Saturday, December 19, 2015

2 Nephi 10-11 - The Windup to Isaiah

In this passage, Jacob finished his sermon on the coming of the Savior and the relationship the Jews and Gentiles will have in the coming times. Nephi summarizes his brother’s comments by explaining Jacob saw the Savior as he and Isaiah had. He wanted their testimonies available to his people so they would have these as proof of God’s existence and of the Savior’s importance.

So then, at the end of Chapter 11, he introduces Isaiah. Remember, Nephi saw our day as did Isaiah as did John the Revelator. It’s in chapter 12 that the major copying of Isaiah begins. It’s interesting that Nephi starts with what we know today as chapter two and not one. Since he doesn’t quote all the Isaiah we have, we can assume only that he didn’t think it was needed. What he already quoted a couple chapters earlier flies in the face of contemporary bible scholarship.

Modern Biblical scholars assume the Book of Isaiah is composed of the writings of different authors, three in particular known today as Proto-, Deutero-, and Tritio- Isaiah. One of the reasons for assuming multiple authors is some passages speak of events far in the future of Proto-Isaiah's time. They assume the history written by the others was done so “after the fact.” The Book of Mormon disputes this assertion by containing passages attributed to Deutero-Isaiah. Scholars maintain these two wrote after the time Lehi left Jerusalem. Their presence in the Book of Mormon shows Deutero-Isaiah’s contributions occurred earlier than contemporary scholars think.

I can’t dispute the differences in literary style in Isaiah. Multiple authors apparently did write it. We see something like that in the Book of Mormon.
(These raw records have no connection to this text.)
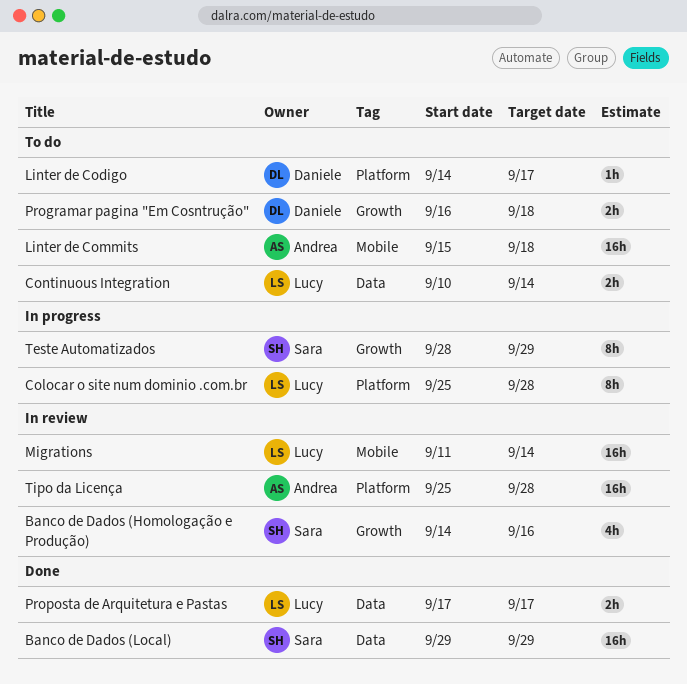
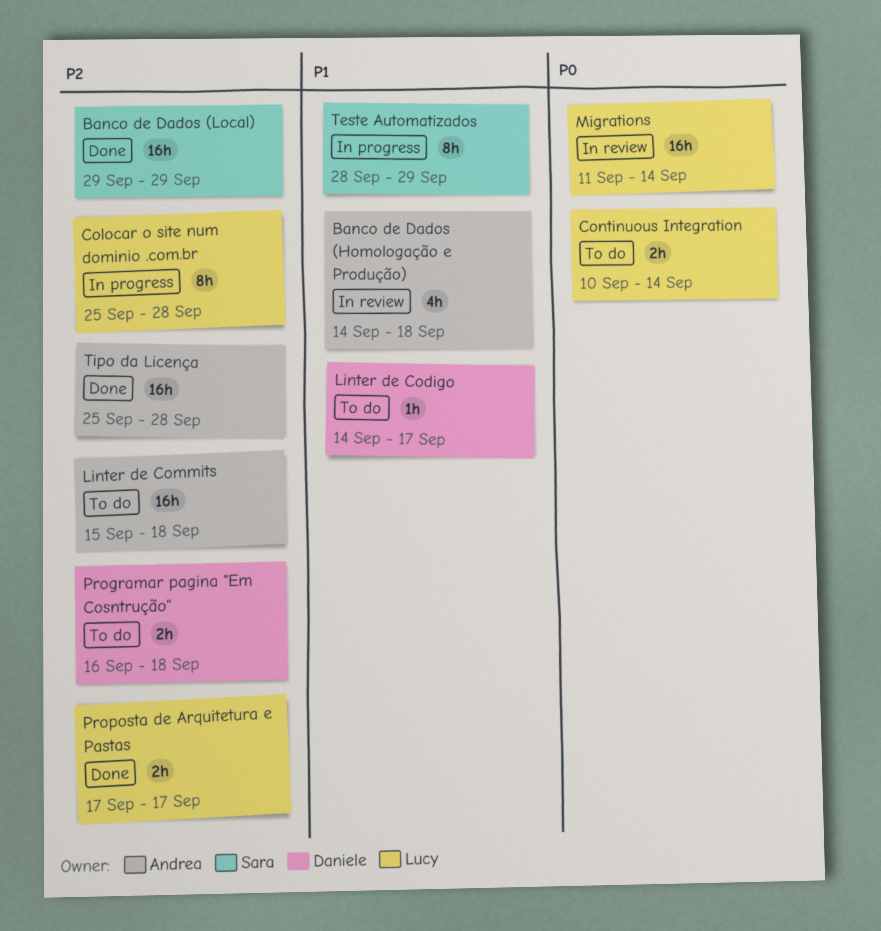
Banco de Dados (Homologação e Produção), owner: Sara -> Andrea
Banco de Dados (Homologação e Produção), due: Sep 16 -> Sep 18
Tipo da Licença, status: In review -> Done

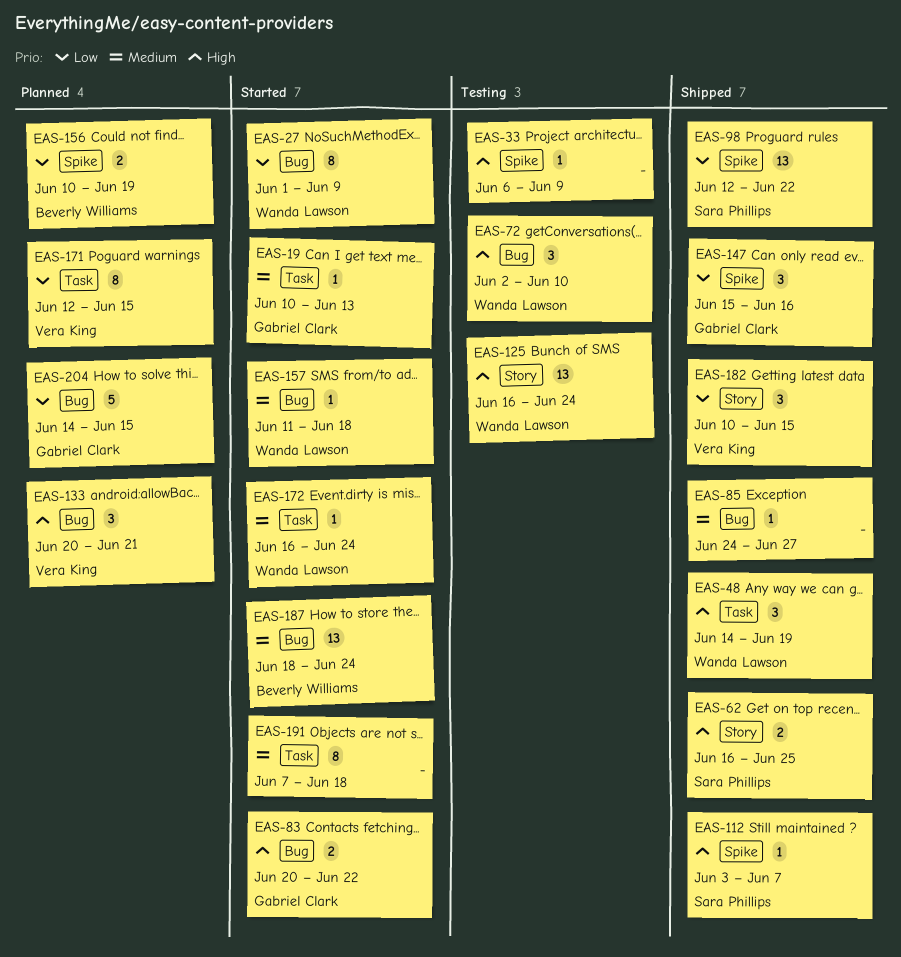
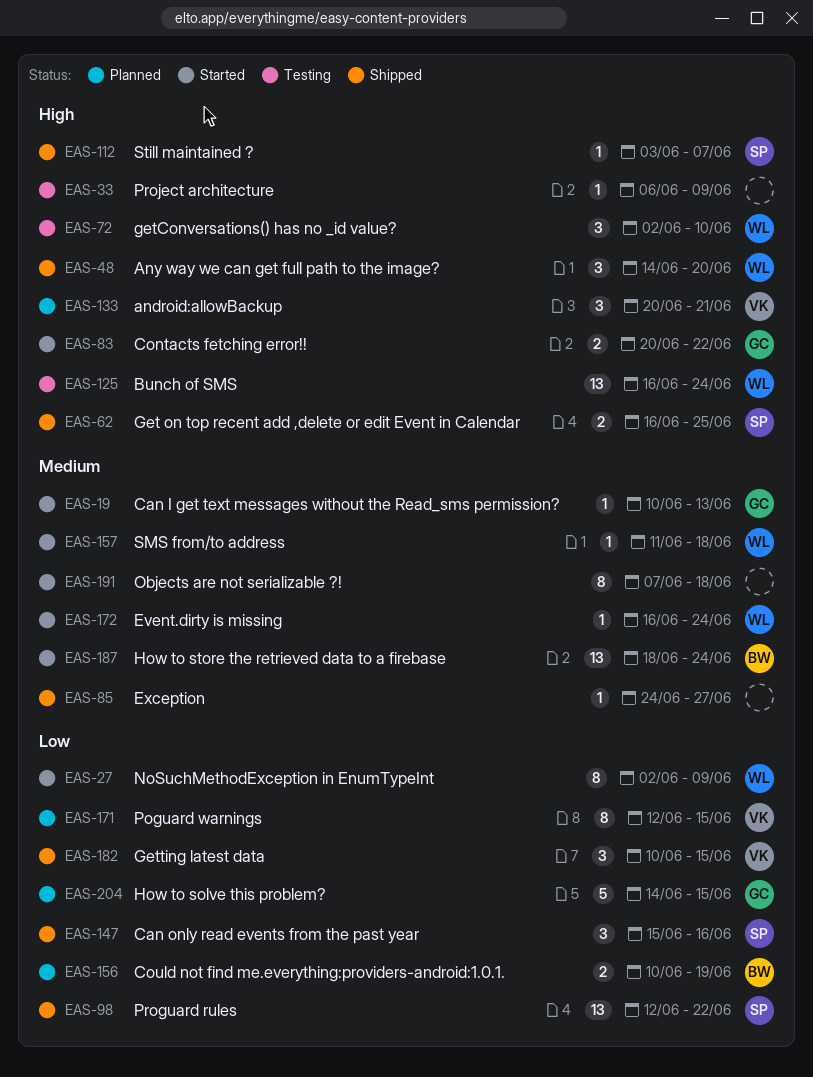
EAS-27, start: Jun 1 -> Jun 2
EAS-48, due: Jun 19 -> Jun 20
EAS-147, owner: Gabriel Clark -> Sara Phillips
The Book of Alma has three authors. Helaman has two plus heavy editorial commentary by Mormon. Third Nephi and Mosiah both have multiple authors. So, could there be more than one contributor to Isaiah? Yes.

But, why can’t God speak of future events as if they already happened? Why can’t He speak in precise detail of those same events? Only the blinded hubris of man demands Deutero-Isaiah wrote after the fact, not before. As for me, there’s room in my faith to allow for multiple, inspired authors of Isaiah. I just think, if there is Deutero-Isaiah, he added his part before Nephi got the plates from Laban.